Feds Reach Tentative Deal with Major Tech Companies on NSA Data Requests

Transparency can be a strange thing and not all transparency is completely transparent. At least that’s what it looks like when it comes to national security issues, NSA data surveillance, major tech companies, and what we’ve come to know since the Edward Snowden leaks have changed how we view our personal data and privacy in an always connected world.

One of the many issues that immediately surfaced when the Snowden leaks began was the allegation that major tech companies like Microsoft, Apple, Google, Yahoo, LinkedIn, and Facebook were complicit in allowing the NSA to grab data willingly through back doors. Of course those companies denied the existence of such a collaboration, and have been publicly aggressive in demanding that the Federal Government allow greater transparency in how this spying work is done. Lawsuits were filed. Meetings were held with the President. Commissions were appointed. Tech companies faced potentially damaging pressure to their business models from customers and trust in both government and commercial concerns was (and still is) wavering.

Until today these companies were forbidden to disclose much of anything, including whether any cooperation existed beyond the standard boilerplate of “we comply with existing laws.” But today the U.S. Justice Department and the Director of National Intelligence announced a tentative deal that would allow those companies, and others, to at least report aggregate data on the number of requests they receive. There are restrictions on what can be reported and the numbers of requests have to be reported in batches of 250 or 1000 depending on the type of government request.

More specific reporting as to the type of requests can be used if reporting conforms to the 1000 batch model.

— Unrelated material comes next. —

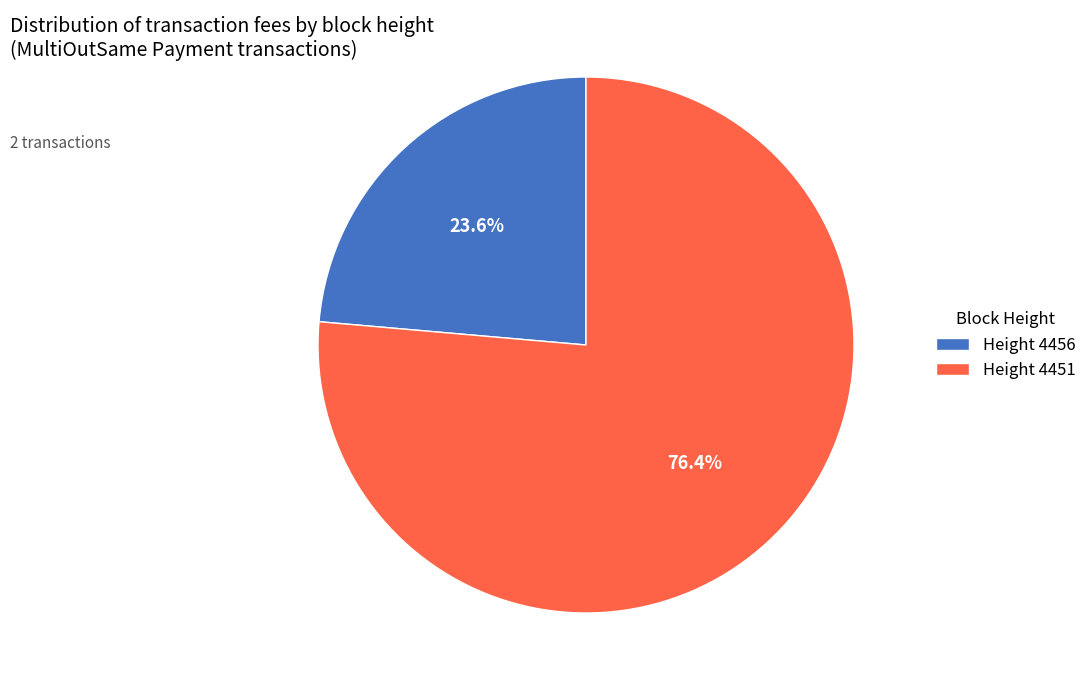

Which slice represents more than half of the pie?

Height 4451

As an example, if a company received 1200 requests in a reporting period it could report that it received less than 2000 requests during that period. If reporting is in a more general sense (combining different types of national security requests) this can be done in increments of 250. As an example, Apple today immediately posted that it received less than 250 National Security requests in a time period from January 1, 2013 to June 30, 2013.

The new order also includes a two-year buffer for any new company receiving FISA orders or existing companies receiving a new kind of order. The purpose here is to give law enforcement a crucial window to employ new capabilities before they are revealed to the public. The Government document filed with the Foreign Intelligence Surveillance Court can be viewed here.

In the wake of the Snowden leaks that continue to provide new grist for this national security and privacy debate mill, there was an obvious “public interest” concern as the Justice Department says:

This action was directed by the President earlier this month in his speech on intelligence reforms. While this aggregate data was properly classified until today, the office of the Director of National Intelligence, in consultation with other departments and agencies, has determined that the public interest in disclosing this information now outweighs the national security concerns that required its classification.

Today’s letter  from the Attorney General and the Director of National Intelligence acknowledges the existence of the bulk data collection programs we’ve been hearing about and that steps are being taken to make changes as outlined by the President of the United States in a recent speech announcing policy changes. This deal is tentative as it still must be reviewed and approved by a Foreign Intelligence Surveillance Court judge.

The only thing guaranteed is that some will certainly hail this as progress and others will say it is more of the same old same old same old. Concerned business interests may see this as an important step. And indeed the companies involved with the lawsuits have withdrawn them saying:

We filed our lawsuits because we believe that the public has a right to know about the volume and types of national security requests we receive. We’re pleased the Department of Justice has agreed that we and other providers can disclose this information. While this is a very positive step, we’ll continue to encourage Congress to take additional steps to address all of the reforms we believe are needed.

There is an obvious need to strike a balance between security concerns, commercial interests, and individual privacy that increasingly affects those commercial concerns. This move alone will not find that balance though it does demonstrate that work is being done towards that end. Even so, the loss of trust is not an injury easily mended. All parties acknowledge that there is more work to be done.